Maybe, the mystery of the Immaculate Conception can become the very key to understanding the life and work of our two Fathers: Blessed Stanislaus and Blessed George. They both let themselves be enveloped in the new life in Christ, the fullest example of which we see in Mary Immaculate. Neither Bl. Stanislaus nor Bl. George wished to do his work for its own sake. They had one goal in their lives: to unite with God and to spread His kingdom. They discovered their calling to specific actions as their lives unfolded, as a fruit of the grace of God acting within them. Because they gave themselves fully to the Holy Spirit and let Him guide their lives, it their actions flourished in their fulfilling God’s will and accomplishing the things which God had planned. At the same time, neither of them thought that he was doing some grand work, which was worthy of God’s special gratitude or reward. In their lives, only God was to be surrounded by praise, not they themselves.
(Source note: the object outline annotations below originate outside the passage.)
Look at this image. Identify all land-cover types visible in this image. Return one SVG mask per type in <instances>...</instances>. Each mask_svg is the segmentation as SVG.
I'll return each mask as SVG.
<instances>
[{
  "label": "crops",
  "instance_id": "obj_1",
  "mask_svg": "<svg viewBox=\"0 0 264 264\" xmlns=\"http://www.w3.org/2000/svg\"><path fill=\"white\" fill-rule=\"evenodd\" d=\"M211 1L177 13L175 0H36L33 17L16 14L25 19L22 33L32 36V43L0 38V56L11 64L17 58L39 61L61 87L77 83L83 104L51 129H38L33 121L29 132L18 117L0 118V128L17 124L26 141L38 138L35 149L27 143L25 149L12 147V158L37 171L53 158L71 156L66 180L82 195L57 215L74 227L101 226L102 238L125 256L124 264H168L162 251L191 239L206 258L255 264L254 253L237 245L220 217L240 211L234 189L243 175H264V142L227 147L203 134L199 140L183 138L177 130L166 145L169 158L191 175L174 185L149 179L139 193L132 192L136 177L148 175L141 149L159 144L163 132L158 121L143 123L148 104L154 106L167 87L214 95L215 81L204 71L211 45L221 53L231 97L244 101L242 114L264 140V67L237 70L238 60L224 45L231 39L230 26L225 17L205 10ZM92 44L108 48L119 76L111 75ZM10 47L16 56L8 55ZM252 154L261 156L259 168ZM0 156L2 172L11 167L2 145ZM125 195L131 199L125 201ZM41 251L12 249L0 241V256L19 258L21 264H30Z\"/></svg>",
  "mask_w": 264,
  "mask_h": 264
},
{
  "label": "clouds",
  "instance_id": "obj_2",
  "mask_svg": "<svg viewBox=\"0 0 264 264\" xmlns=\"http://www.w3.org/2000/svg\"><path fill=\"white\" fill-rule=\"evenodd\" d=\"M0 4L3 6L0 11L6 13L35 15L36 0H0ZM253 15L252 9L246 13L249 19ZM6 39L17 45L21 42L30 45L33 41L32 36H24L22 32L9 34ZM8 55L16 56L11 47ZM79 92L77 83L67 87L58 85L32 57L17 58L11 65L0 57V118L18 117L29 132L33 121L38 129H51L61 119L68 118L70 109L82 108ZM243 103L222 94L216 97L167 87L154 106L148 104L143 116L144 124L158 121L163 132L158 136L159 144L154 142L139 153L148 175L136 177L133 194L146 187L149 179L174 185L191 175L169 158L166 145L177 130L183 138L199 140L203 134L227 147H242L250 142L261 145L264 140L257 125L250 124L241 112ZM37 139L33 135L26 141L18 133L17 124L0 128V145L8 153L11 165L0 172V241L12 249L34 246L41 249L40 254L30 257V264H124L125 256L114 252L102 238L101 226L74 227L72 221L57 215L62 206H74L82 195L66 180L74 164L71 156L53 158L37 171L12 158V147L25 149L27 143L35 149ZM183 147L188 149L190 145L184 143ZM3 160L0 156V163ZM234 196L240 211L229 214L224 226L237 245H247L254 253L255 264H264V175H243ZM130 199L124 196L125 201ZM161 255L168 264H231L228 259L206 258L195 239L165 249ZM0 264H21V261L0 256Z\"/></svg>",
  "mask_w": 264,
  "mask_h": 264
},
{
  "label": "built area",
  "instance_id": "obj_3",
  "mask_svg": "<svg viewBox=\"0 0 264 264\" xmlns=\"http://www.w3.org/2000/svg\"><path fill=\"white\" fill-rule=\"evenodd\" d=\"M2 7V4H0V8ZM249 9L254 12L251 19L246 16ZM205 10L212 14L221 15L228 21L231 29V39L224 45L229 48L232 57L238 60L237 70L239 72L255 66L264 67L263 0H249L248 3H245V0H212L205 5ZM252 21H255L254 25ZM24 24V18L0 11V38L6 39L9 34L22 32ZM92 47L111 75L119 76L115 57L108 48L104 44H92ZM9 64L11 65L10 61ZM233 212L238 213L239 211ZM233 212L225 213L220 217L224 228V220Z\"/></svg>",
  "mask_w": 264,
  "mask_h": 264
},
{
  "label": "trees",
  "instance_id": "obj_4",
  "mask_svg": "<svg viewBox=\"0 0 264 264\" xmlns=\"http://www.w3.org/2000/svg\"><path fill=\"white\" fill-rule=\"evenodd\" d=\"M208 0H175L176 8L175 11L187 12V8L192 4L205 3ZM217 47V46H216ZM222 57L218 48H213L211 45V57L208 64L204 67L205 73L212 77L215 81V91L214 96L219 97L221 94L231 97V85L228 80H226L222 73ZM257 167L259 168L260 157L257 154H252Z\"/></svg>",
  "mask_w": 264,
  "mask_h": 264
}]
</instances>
We reflect on the challenges that face us at this point of our history. Today’s Solemnity and the witness of the lives of our Blessed Fathers suggests that what remains our most important and primary task is our conversion, or the opening of our hearts to a new life in Jesus Christ, the example of which we see in Mary Immaculate. All of the saints of the Church, along with our own Blessed Fathers, also gave witness to it. A new life in Christ enables us to accomplish new works or good deeds, which God had planned before time began, for us to carry out. Our deep roots in the life of God will allow us to discern His every call, while He continuously gives us courage and magnanimity to fulfill His will.

Throughout the first eleven centuries of the Church’s history, the term “reform” had been exclusively applied to the man who needed to be formed in the image of Jesus Christ. This term reflected the essence of a conversion. It can only be done by the Holy Spirit. Dear Confreres: in the Jubilee Year of the Renewal and Reform of our community, let us allow the Holy Spirit to reform us. I address those words to myself firstly, and then to each one of you, to each member of our Congregation. Let us make the Jubilee Year a time of intense prayer to the Holy Spirit and our submission to His actions. He alone can kindle in us the Marian charism so that it may shine with new strength in each of us. Let us be less concerned with the future of the Congregation and the success of our enterprises and put more effort into pleasing God, because in this way, God will fulfill through us the work He has already planned. Let the Holy Spirit be the reformer of each one of us and of our entire community in the Year of our Jubilee.

I would like to close with Blessed George’s words: We have, dearest brothers, enough reasons for our trust in God: this is the power of the right hand of the Most High. Just as the Wisdom and Goodness of God, our Creator and Lord, has resuscitated and given life to this Congregation, so too will his Wisdom and Goodness preserve and govern it, help it to advance in perfection and spread in its holy service.

Let us learn to place our hope, not in earthly riches, not in human beings, not in ourselves – but in Him, who strengthens us, and for whom nothing is impossible. For just as he gives us the grace to desire, so he bestows it to accomplish what has been desired” (Circular Letter to the Confreres of January 12, 1924).